> [GIVEN TEXT]:
===

Luigi Resume Enhancements — Proposal
Date: 2026-03-07
Author: Bubba (Mac Mini agent)
Context: Written from direct experience running overnight pipeline recovery sessions with Qwen 3.5-35B-A3B on a Mac Mini M4 Pro. Every suggestion here is grounded in a concrete friction point hit during real runs.
Background
Luigi's file-based task completion tracking is one of PlanExe's most valuable properties for local model runs. When a 60-task pipeline fails at task 30, Luigi resumes from task 30 — not task 1. For long runs on slow local hardware, this is the difference between a 4-hour retry and a 4-minute one.
But the current resume flow has rough edges that require manual intervention, log-watching, and tribal knowledge. This proposal describes targeted enhancements to make resume-driven iteration faster, safer, and automatable.
1. Webhook / Event Hooks on Task Completion and Failure
The problem
Right now, monitoring a running pipeline means tailing a log file and parsing freeform text every 60 seconds. Agents and humans alike poll log.txt to find out if a task passed or failed. There is no push notification.
What we want
A lightweight event hook system that fires on task state changes:
task.started— task began executingtask.completed— task wrote its output file and marked donetask.failed— task raised an exception or exhausted retriespipeline.completed— all tasks finished successfullypipeline.failed— pipeline terminated with at least one failure
Proposed interface
In the run config or environment, specify a webhook URL:
On each event, POST a JSON payload:
{
"event": "task.failed",
"task": "PreProjectAssessmentTask",
"run_id_dir": "/path/to/run",
"timestamp_utc": "2026-03-06T21:55:00Z",
"error_summary": "1 validation error for ExpertDetails — combined_summary: Field required",
"attempt": 1,
"model": "lmstudio-qwen3.5-35b-a3b"
}
Why this matters
An agent monitoring a pipeline via webhook can react in seconds instead of polling every minute. It can detect failure, inspect the error, apply a fix, and resume — without ever reading a log file. This is the foundation for autonomous overnight pipeline repair.
A Discord webhook makes this immediately useful: post task completions and failures directly to a channel, with structured data, without any polling infrastructure.
2. Task Invalidation CLI
The problem
To re-run a completed task, you currently delete its output file manually. This requires knowing which file corresponds to which task, finding it in the run directory, and deleting it without accidentally removing dependent outputs. There is no guard against invalidating a task that has already-complete downstream dependents that would then also need to be re-run.
What we want
A CLI command:
Behavior:
- Without
--cascade: deletes only the output file(s) for the named task. On next resume, only that task re-runs. - With
--cascade: deletes output files for the named task AND all downstream tasks that depend on it. Useful after fixing a schema or prompt that affects interpretation further down the chain. - Prints what would be deleted before deleting (dry-run first).
Example
$ planexe invalidate SelectScenarioTask --run-dir ./run/Qwen_Clean_v1
Would delete:
run/Qwen_Clean_v1/002-17-selected_scenario_raw.json
run/Qwen_Clean_v1/002-18-selected_scenario.json
run/Qwen_Clean_v1/002-19-scenarios.md
Proceed? [y/N]
Why this matters
Tonight we needed to re-run SelectScenarioTask after applying a fix. Without knowing exactly which files to delete, the safe move is to delete all files from that task number onward — which means re-running 40+ already-complete tasks. A targeted invalidation command makes surgical retries possible.

===

> [Dataset items]:
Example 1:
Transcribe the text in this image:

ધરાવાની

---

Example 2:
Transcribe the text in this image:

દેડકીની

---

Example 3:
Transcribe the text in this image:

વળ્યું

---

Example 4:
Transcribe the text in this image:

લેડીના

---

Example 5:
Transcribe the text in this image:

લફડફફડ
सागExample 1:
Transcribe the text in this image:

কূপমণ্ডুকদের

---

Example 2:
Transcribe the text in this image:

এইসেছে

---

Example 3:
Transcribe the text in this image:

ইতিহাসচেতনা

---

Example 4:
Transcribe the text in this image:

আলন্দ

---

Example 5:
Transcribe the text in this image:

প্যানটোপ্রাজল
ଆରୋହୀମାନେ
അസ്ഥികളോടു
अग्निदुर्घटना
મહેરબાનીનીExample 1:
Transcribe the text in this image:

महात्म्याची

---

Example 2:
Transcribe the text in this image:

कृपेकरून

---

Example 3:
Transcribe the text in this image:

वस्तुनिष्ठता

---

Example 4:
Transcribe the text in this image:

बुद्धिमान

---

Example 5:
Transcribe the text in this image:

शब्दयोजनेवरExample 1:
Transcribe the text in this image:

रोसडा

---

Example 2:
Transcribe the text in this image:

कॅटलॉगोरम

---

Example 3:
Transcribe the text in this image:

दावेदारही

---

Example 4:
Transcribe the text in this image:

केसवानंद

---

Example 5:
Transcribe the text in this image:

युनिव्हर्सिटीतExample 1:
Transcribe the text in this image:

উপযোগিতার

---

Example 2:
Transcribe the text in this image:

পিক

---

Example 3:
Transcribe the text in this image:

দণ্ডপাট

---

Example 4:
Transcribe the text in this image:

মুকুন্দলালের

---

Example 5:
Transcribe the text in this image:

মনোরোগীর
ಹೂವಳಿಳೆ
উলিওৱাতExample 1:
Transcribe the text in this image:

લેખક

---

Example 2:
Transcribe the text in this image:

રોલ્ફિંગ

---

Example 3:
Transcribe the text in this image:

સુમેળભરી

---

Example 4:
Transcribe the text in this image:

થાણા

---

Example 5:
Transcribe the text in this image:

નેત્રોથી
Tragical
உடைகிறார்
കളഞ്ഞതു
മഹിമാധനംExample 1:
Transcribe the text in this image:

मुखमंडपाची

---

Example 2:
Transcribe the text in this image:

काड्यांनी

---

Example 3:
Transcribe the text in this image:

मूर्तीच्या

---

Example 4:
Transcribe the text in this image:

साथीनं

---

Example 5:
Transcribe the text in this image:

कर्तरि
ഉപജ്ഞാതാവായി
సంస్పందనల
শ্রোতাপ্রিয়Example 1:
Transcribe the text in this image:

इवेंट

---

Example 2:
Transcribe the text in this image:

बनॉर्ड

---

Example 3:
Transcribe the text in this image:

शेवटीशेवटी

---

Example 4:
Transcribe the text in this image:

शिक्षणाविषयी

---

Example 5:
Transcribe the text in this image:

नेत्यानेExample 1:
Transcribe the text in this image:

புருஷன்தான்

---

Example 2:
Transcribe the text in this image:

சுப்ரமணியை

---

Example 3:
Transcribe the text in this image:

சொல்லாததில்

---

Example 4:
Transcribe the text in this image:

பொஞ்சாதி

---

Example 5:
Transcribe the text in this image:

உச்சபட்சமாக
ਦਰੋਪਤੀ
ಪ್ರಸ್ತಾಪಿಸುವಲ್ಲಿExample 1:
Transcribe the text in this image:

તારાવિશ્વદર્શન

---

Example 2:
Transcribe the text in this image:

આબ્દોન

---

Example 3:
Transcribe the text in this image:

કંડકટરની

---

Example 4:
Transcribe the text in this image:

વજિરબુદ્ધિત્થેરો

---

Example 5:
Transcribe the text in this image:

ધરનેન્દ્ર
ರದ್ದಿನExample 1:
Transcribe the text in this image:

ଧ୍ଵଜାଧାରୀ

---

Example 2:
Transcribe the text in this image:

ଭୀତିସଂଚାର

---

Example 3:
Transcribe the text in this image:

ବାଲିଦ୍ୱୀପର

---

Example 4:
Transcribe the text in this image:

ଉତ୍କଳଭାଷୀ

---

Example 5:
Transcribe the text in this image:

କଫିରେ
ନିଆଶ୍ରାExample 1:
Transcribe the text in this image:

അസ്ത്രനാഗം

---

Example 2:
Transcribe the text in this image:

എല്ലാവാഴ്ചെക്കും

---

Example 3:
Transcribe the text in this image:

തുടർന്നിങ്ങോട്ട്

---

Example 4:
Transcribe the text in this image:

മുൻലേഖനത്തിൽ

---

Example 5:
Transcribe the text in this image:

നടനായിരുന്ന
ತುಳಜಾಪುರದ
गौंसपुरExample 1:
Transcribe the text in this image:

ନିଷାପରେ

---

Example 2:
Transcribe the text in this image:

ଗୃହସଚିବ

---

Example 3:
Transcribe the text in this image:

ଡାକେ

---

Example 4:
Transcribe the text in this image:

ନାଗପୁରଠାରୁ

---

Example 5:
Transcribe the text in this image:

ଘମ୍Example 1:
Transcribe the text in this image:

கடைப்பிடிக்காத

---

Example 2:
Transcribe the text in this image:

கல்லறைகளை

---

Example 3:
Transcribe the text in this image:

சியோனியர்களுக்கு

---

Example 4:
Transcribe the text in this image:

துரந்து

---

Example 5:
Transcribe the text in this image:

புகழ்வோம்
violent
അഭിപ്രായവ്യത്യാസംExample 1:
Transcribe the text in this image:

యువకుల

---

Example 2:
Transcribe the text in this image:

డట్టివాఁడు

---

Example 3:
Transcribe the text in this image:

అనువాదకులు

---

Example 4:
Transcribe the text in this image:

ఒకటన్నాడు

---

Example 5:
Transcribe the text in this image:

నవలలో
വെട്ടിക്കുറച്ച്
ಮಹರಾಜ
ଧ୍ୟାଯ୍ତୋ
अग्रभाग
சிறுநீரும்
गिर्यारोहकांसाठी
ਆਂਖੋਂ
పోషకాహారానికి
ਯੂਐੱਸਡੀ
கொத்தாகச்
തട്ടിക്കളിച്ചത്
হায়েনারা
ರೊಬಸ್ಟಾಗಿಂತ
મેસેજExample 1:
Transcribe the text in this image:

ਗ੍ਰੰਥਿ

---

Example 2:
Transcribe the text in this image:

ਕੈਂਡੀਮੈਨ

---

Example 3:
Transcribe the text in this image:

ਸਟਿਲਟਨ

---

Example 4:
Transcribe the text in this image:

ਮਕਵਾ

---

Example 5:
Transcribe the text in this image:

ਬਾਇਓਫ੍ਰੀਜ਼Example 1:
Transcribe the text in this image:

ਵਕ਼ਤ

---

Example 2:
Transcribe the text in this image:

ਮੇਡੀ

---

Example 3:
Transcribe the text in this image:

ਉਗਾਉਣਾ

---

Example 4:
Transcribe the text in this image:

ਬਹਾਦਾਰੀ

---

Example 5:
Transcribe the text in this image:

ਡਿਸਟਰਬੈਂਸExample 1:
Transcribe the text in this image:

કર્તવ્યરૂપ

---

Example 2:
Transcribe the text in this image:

===

> [EXERCISE TASKS]:
#1 Edit the Luigi resume proposal, starting at "2. Task Invalidation" and ending at "to be re-run.", so that "run directory" becomes "working directory".
#2 In the Luigi resume proposal, what does the invalidation command delete when run with --cascade?
#3 Summarize the Luigi resume proposal in two sentences.
The items are separate material from the text.

> [EXERCISE RESULTS]:
#1
2. Task Invalidation CLI
The problem
To re-run a completed task, you currently delete its output file manually. This requires knowing which file corresponds to which task, finding it in the working directory, and deleting it without accidentally removing dependent outputs. There is no guard against invalidating a task that has already-complete downstream dependents that would then also need to be re-run.

#2 The output files for the named task and all downstream tasks that depend on it.

#3 The proposal describes targeted enhancements to make PlanExe's Luigi resume flow faster, safer, and automatable, since the current flow requires manual intervention, log-watching, and tribal knowledge. It calls for webhook event hooks that POST a JSON payload on task and pipeline state changes, and for a task invalidation CLI that deletes a task's output files, optionally cascading to downstream tasks, after first printing what would be deleted.